* Entries provided *
--- START ---
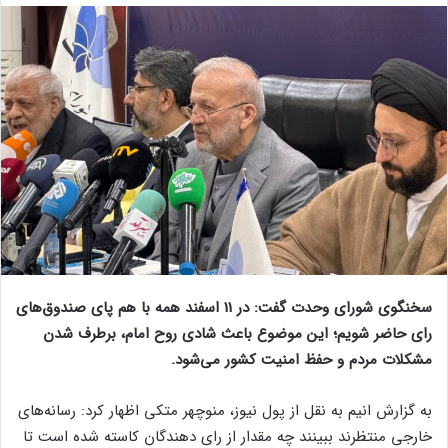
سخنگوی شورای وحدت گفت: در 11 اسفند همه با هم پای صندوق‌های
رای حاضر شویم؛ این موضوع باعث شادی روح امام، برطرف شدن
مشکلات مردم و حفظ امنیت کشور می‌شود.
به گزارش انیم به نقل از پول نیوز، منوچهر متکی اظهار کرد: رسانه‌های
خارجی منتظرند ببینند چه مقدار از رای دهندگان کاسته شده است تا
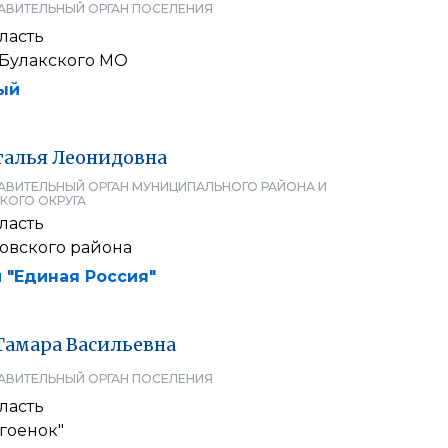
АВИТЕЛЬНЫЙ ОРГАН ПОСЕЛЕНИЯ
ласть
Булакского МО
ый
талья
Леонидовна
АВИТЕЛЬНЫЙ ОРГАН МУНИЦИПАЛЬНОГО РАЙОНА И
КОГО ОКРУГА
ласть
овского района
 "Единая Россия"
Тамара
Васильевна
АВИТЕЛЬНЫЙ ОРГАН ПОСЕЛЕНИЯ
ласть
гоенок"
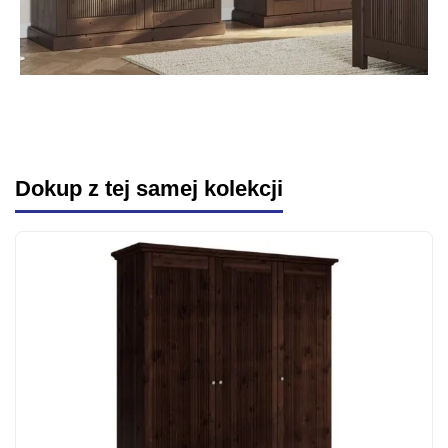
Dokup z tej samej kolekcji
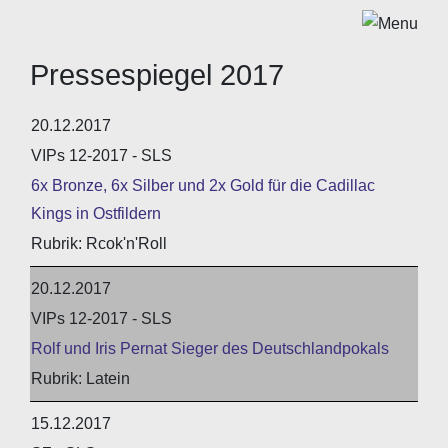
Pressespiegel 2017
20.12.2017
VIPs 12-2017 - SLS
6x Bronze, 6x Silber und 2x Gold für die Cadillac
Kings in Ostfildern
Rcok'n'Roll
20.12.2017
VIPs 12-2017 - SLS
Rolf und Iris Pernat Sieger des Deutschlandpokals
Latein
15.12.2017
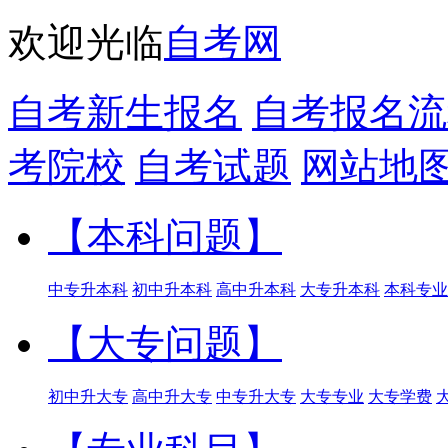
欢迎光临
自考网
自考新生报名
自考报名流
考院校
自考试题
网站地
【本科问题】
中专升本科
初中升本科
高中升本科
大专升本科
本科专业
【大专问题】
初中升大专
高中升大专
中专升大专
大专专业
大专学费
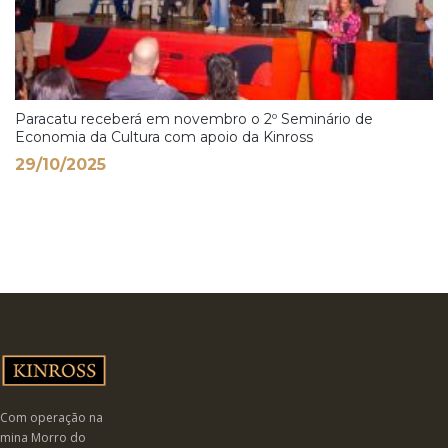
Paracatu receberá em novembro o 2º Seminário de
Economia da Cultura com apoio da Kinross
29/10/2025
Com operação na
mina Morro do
--- END ---
--- START ---
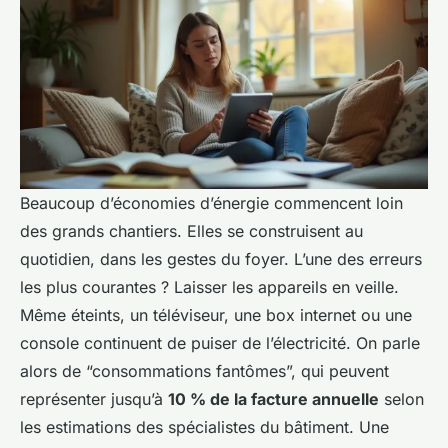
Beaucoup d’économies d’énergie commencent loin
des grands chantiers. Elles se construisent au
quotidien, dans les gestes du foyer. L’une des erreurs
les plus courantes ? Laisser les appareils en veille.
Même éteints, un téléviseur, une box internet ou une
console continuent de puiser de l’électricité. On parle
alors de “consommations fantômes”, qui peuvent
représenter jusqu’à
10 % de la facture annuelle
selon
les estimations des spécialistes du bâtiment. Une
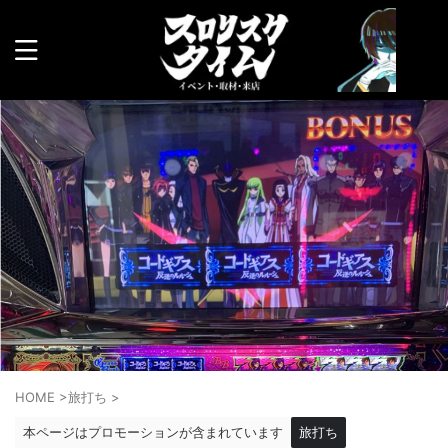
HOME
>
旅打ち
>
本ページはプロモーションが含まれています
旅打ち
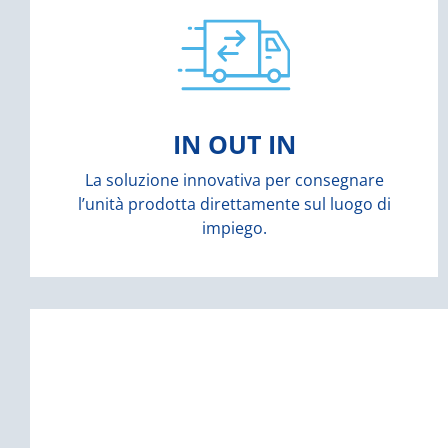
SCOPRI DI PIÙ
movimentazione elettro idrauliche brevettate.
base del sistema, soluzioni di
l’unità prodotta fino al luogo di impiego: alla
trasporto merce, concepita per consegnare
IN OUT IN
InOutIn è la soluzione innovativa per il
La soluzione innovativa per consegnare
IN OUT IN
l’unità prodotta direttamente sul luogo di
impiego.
--- END ---
--- START ---
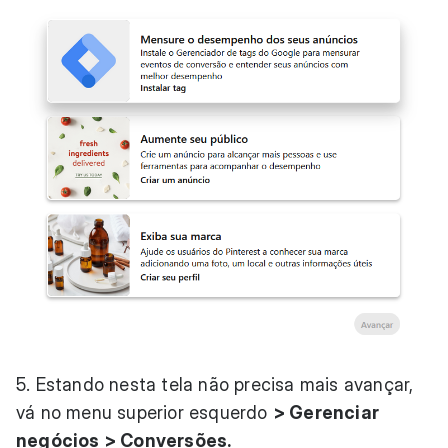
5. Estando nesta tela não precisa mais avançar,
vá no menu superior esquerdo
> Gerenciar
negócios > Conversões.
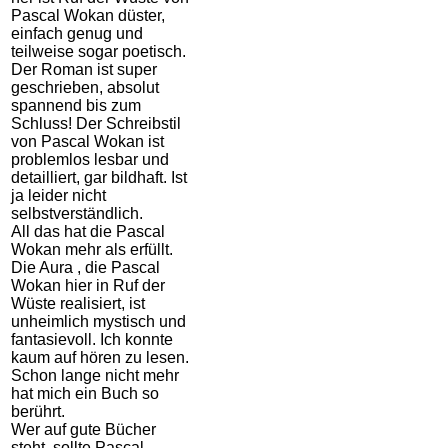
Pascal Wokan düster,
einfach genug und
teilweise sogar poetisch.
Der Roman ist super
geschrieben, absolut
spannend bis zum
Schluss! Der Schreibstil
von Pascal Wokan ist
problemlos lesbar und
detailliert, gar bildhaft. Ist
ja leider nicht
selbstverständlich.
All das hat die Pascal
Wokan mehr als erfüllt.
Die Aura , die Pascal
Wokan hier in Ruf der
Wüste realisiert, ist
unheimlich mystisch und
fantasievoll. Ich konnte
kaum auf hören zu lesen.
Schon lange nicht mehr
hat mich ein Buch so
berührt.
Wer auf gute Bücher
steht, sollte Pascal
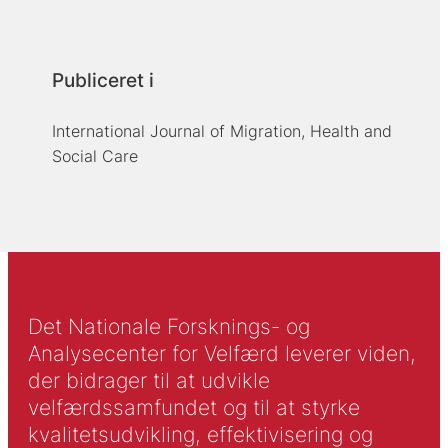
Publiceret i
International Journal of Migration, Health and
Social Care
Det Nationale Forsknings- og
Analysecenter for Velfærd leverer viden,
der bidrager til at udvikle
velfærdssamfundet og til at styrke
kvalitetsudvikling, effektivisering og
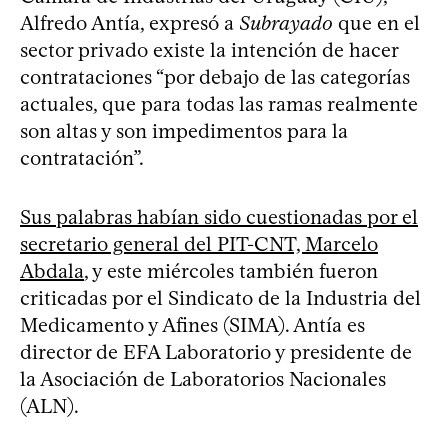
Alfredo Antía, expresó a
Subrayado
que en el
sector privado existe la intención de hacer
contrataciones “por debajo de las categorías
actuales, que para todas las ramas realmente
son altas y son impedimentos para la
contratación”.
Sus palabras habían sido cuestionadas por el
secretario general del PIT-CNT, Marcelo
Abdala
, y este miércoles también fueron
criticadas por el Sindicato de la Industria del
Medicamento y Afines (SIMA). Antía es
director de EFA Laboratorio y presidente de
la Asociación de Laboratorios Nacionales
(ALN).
--- END ---
Both boundary lines included, write out word for word only the lines above from the one containing "Rolf und Iris" to the one containing "mina Morro do", leaving out any pictures.

Rolf und Iris Pernat Sieger des Deutschlandpokals
Latein
15.12.2017
欢迎光临
自考网
自考新生报名
自考报名流
考院校
自考试题
网站地
【本科问题】
中专升本科
初中升本科
高中升本科
大专升本科
本科专业
【大专问题】
初中升大专
高中升大专
中专升大专
大专专业
大专学费
Paracatu receberá em novembro o 2º Seminário de
Economia da Cultura com apoio da Kinross
29/10/2025
Com operação na
mina Morro do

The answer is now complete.